### DATASET CONTENT
-------------------------
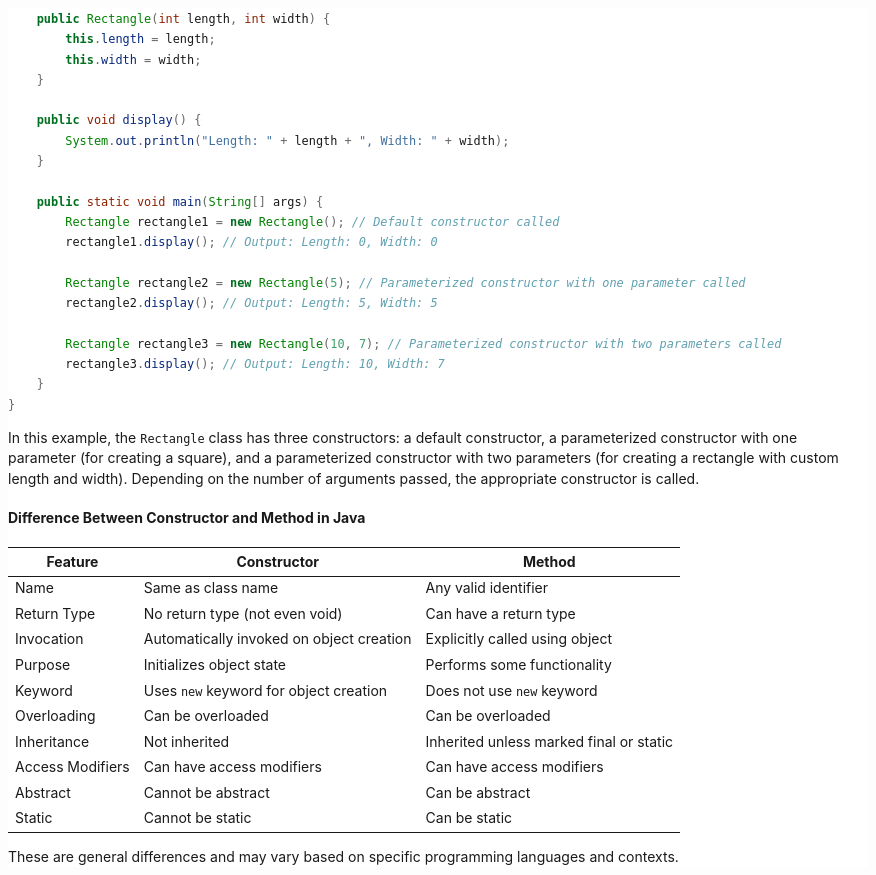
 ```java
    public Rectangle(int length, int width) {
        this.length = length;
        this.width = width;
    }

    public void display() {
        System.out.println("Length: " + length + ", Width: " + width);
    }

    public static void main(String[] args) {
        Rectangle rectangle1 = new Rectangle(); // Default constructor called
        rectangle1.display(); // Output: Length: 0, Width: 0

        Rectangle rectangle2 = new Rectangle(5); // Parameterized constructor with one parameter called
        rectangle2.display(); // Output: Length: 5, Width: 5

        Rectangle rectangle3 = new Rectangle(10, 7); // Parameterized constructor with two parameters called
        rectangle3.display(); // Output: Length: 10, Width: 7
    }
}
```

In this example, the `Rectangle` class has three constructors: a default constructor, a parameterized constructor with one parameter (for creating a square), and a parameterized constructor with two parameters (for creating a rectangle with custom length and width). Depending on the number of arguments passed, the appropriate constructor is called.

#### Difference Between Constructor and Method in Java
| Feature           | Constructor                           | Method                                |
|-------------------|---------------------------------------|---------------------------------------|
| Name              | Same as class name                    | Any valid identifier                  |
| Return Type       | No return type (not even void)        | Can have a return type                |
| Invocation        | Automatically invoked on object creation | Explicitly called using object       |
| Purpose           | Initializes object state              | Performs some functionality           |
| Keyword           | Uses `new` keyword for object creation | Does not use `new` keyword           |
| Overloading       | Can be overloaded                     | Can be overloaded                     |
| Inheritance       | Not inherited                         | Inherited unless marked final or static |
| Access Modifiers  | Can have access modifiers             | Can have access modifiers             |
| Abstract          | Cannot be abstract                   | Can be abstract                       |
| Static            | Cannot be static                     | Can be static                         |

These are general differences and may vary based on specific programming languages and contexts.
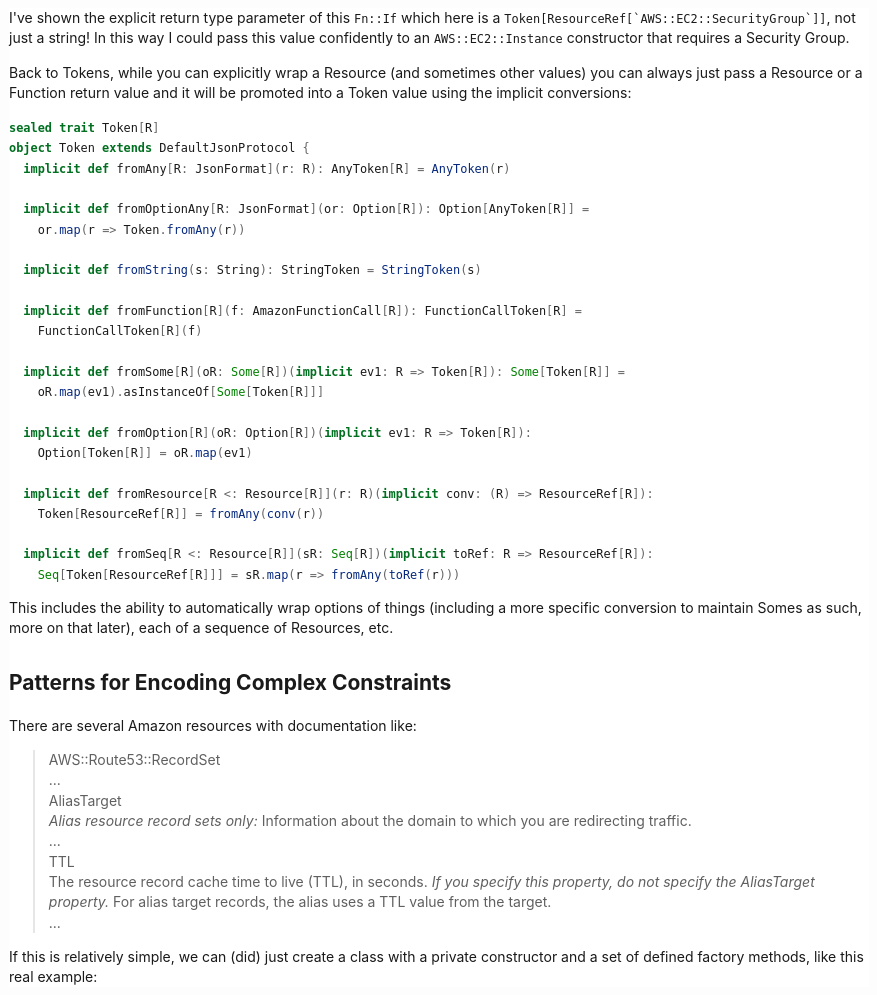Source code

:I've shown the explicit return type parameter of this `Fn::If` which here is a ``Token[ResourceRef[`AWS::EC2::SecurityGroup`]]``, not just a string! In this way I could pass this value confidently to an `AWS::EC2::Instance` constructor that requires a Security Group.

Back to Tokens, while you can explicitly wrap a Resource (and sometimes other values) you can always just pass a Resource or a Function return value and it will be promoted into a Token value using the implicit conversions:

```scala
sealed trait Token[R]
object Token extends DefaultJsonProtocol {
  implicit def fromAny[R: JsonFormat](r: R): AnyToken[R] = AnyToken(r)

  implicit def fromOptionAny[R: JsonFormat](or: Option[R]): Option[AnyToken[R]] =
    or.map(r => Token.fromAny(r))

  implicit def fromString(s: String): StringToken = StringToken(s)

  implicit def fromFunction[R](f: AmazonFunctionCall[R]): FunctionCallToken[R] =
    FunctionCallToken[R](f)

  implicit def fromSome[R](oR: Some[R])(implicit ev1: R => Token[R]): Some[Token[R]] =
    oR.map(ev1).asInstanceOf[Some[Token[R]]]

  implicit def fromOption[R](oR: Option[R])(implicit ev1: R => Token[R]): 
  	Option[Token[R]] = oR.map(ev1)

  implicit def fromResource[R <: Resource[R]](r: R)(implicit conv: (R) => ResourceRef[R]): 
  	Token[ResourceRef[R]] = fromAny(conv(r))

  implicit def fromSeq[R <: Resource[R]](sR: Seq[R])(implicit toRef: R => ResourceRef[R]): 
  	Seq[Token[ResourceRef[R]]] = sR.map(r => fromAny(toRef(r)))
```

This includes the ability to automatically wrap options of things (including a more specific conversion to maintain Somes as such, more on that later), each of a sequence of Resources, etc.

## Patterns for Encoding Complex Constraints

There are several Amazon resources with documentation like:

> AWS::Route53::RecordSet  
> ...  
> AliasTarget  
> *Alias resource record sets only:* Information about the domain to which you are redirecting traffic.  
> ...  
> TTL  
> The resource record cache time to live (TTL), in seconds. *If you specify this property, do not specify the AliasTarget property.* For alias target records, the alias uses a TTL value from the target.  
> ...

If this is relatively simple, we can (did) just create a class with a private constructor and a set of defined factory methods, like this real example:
-------------------------
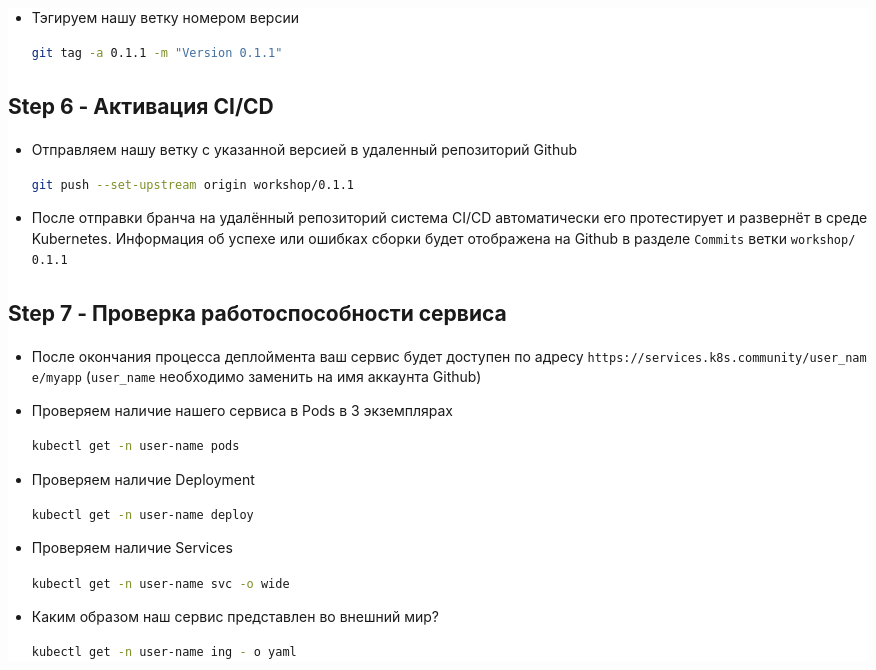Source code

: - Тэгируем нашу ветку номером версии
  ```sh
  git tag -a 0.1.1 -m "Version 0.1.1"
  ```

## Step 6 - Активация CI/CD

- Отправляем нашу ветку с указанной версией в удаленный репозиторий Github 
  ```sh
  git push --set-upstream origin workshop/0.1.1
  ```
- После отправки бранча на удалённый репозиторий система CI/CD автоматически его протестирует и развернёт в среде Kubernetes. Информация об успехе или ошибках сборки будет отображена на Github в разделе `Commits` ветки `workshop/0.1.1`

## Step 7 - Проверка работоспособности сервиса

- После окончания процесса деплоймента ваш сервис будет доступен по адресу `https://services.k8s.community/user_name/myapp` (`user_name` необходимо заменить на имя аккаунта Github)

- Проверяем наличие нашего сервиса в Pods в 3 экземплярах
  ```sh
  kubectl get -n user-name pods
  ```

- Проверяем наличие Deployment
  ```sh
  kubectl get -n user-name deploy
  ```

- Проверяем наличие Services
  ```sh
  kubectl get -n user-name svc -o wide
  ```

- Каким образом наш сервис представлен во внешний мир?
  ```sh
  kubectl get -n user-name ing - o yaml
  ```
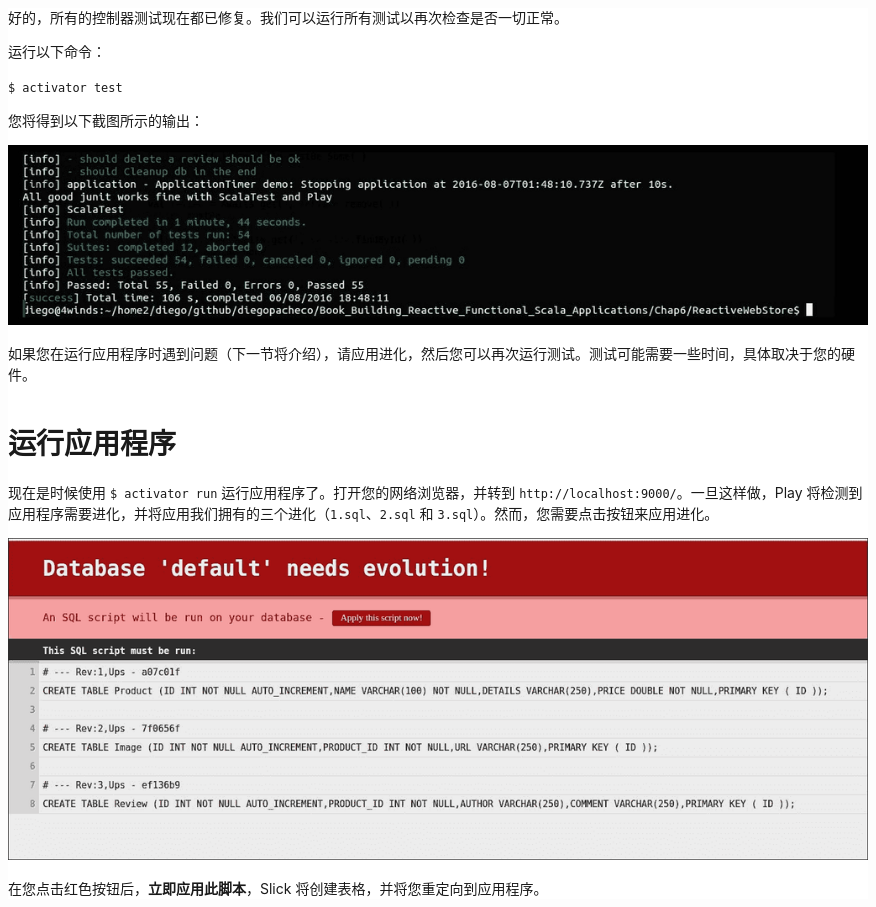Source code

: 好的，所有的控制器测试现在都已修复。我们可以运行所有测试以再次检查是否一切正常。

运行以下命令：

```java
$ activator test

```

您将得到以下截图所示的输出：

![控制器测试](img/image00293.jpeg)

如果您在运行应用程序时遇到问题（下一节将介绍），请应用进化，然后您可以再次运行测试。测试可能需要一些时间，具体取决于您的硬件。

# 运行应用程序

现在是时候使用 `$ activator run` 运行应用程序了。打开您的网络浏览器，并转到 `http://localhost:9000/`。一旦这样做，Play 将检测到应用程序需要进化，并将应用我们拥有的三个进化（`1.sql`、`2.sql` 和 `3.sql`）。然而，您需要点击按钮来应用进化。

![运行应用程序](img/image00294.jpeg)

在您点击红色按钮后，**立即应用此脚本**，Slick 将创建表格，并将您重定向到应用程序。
-------------------------
### PROBLEM DESCRIPTION
Your answer should be a single number: the count of lines in the entries that contain "будет".

### COMPLETED EXERCISE
2